CATTARAUGUS TERRITORY, IRVING, N.Y. – The Seneca Nation is applauding members of the New York State Senate for adding their voice to calls to allow the Haudenosaunee Nationals lacrosse team to compete in the 2028 Summer Olympics in Los Angeles.

Republican members of the Senate’s State-Native American Relations Subcommittee wrote a letter to the International Olympic Committee supporting the Haudenosaunee Nationals’ request to participate in the games under their own flag. The 2028 Summer Olympics will mark the return of lacrosse to the Olympic stage for the first time in more than a century.

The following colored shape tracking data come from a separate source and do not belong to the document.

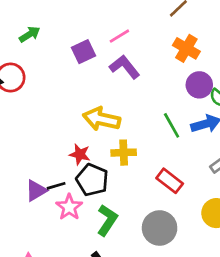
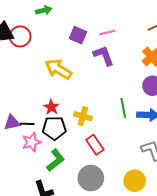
purple square: (83, 52) -> (78, 35), turned 30
yellow arrow: (102, 119) -> (58, 69), moved
black pentagon: (92, 180) -> (54, 128), turned 30
red rectangle: (170, 181) -> (95, 145), moved

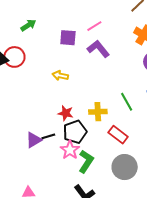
yellow arrow: (58, 69) -> (60, 76), size x0.6
green line: (123, 108) -> (127, 102), moved
pink star: (32, 142) -> (70, 150), moved

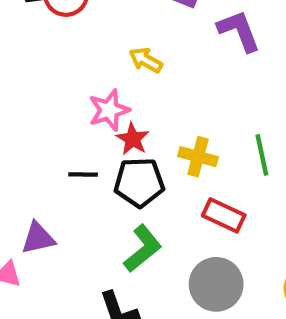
red rectangle: (118, 135) -> (224, 215), turned -30
purple triangle: (34, 140) -> (38, 238), moved
pink star: (70, 150) -> (109, 110), moved

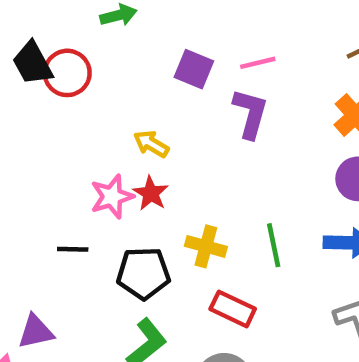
purple L-shape: (239, 31) -> (250, 113), turned 36
red star: (133, 139) -> (151, 193), moved
black line: (83, 174) -> (73, 249), moved

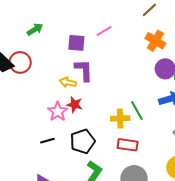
purple L-shape: (250, 113) -> (84, 70), moved
yellow cross: (206, 246) -> (120, 118), moved

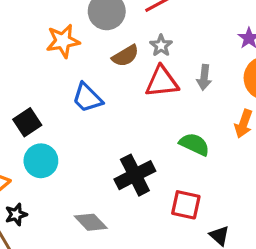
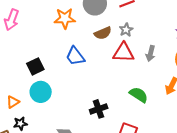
black cross: (135, 175) -> (99, 109), size x0.7

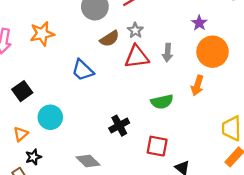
orange star: (65, 18) -> (42, 34), moved
black square: (35, 66) -> (22, 91), moved
green semicircle: (139, 95) -> (162, 102), turned 144

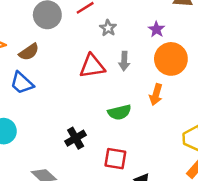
gray star: (135, 30) -> (108, 28), moved
brown semicircle: (110, 39) -> (29, 52), moved
blue trapezoid: (83, 70) -> (22, 83), moved

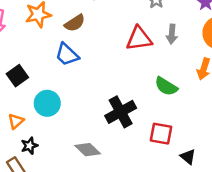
green semicircle: (119, 112) -> (166, 86), turned 45
black cross: (76, 138) -> (121, 112), size x1.4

“The game of lacrosse began with our ancestors. It is part of our culture,” said Seneca Nation President J. Conrad Seneca. “Our ancestors shared the game with the world after it was gifted to the Haudenosaunee people by the Creator. To us, lacrosse is more than a sport – it is a spiritual game and a game of healing, a way of bringing people together. As the International Olympic Committee prepares to bring the world together in Los Angeles in 2028, the Haudenosaunee people and the origins of the Creator’s Game deserve to be included.”

The Haudenosaunee Nationals are preparing to compete in the World Lacrosse Men’s U20 Championship in South Korea in August. Last month, the Seneca Nation hosted the Haudenosaunee Lacrosse Weekend on its Allegany Territory, featuring practices and exhibition games by the Haudenosaunee Nationals U20 team as the team completed its roster for the World Championship tournament.

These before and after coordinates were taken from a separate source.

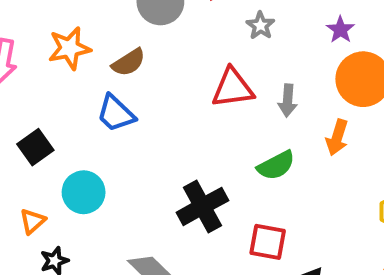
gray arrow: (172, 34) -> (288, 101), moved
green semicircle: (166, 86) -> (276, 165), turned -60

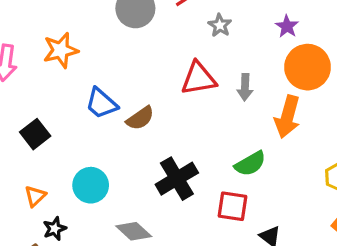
brown semicircle: (129, 62) -> (140, 118), moved
orange arrow: (337, 138) -> (287, 117), size x1.4
green semicircle: (276, 165) -> (250, 164), moved
cyan circle: (84, 192) -> (91, 185), moved

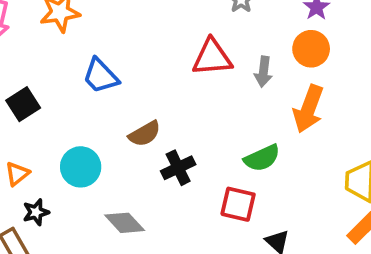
orange circle: (308, 67) -> (311, 49), moved, size x0.7
brown semicircle: (140, 118) -> (145, 134), moved
black cross: (177, 179) -> (178, 168), size x0.7

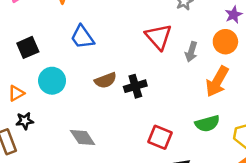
red triangle: (212, 57) -> (159, 37), turned 44
green semicircle: (262, 158) -> (207, 124), moved
cyan circle: (81, 167) -> (52, 81), moved
black cross: (178, 168) -> (135, 86), moved

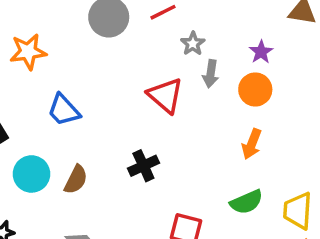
gray arrow: (191, 52) -> (211, 74), moved
brown semicircle: (105, 80) -> (76, 180), moved, turned -35
orange arrow: (217, 81) -> (252, 144), size x0.7

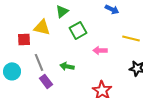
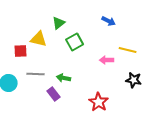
pink arrow: (100, 50) -> (107, 60), moved
gray line: (39, 62) -> (36, 74), turned -66
purple rectangle: (46, 81) -> (54, 94), moved

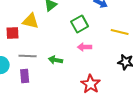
green square: (75, 42) -> (80, 24), moved
pink arrow: (107, 60) -> (85, 47), moved
purple rectangle: (54, 94) -> (25, 76), moved, turned 32

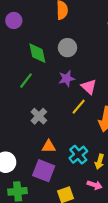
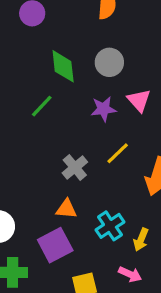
pink triangle: (89, 87) -> (139, 100), moved
gray cross: (39, 116) -> (75, 167), moved
purple square: (44, 171) -> (55, 245), turned 35

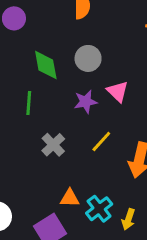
green line: (42, 106) -> (29, 103), turned -35
gray cross: (75, 167) -> (53, 145), moved
orange triangle: (66, 209) -> (70, 198), moved

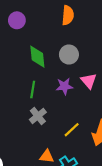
green line: (29, 103) -> (33, 90), moved
yellow line: (101, 141) -> (72, 130), moved

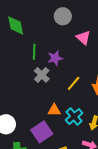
green diamond: (37, 57) -> (16, 25), moved
purple star: (64, 86) -> (55, 58), moved

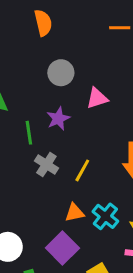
pink triangle: (83, 38) -> (97, 98), turned -49
purple star: (55, 58) -> (58, 119), moved
yellow line: (74, 83) -> (82, 170), moved

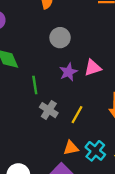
pink triangle: (97, 98) -> (93, 68), moved
purple star: (58, 119) -> (68, 72), moved

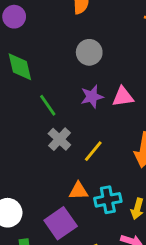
green line: (35, 85) -> (48, 105), turned -36
cyan cross: (95, 151) -> (108, 200), turned 30

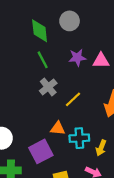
gray circle: (89, 52) -> (70, 21), moved
green diamond: (20, 67) -> (40, 31), moved

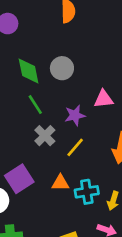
gray circle: (70, 21) -> (62, 68), moved
purple star: (77, 58) -> (75, 115), moved
purple square: (41, 151) -> (19, 179), moved

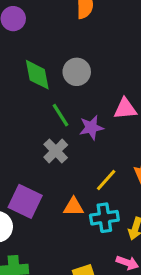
green line: (35, 105) -> (61, 115), moved
yellow line: (75, 147) -> (106, 180), moved
purple square: (19, 179) -> (25, 201), turned -32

“Our players have competed internationally under the Haudenosaunee flag on the biggest stages, including the upcoming World Championships,” President Seneca continued. “We want to see them – and supporters throughout the world want to see them – celebrate the tradition of the Creator’s Game in the Olympics. I want to thank the members of the New York State Senate for urging the International Olympic Committee to do the right thing and welcome our players to take the field and compete in our game. The Olympics hold the games to the standard of bringing together the world’s best athletes for the world’s greatest international sporting competition. Ignoring the origin of the game and the culture of lacrosse in its Olympic return would be a total failure to meet that standard.”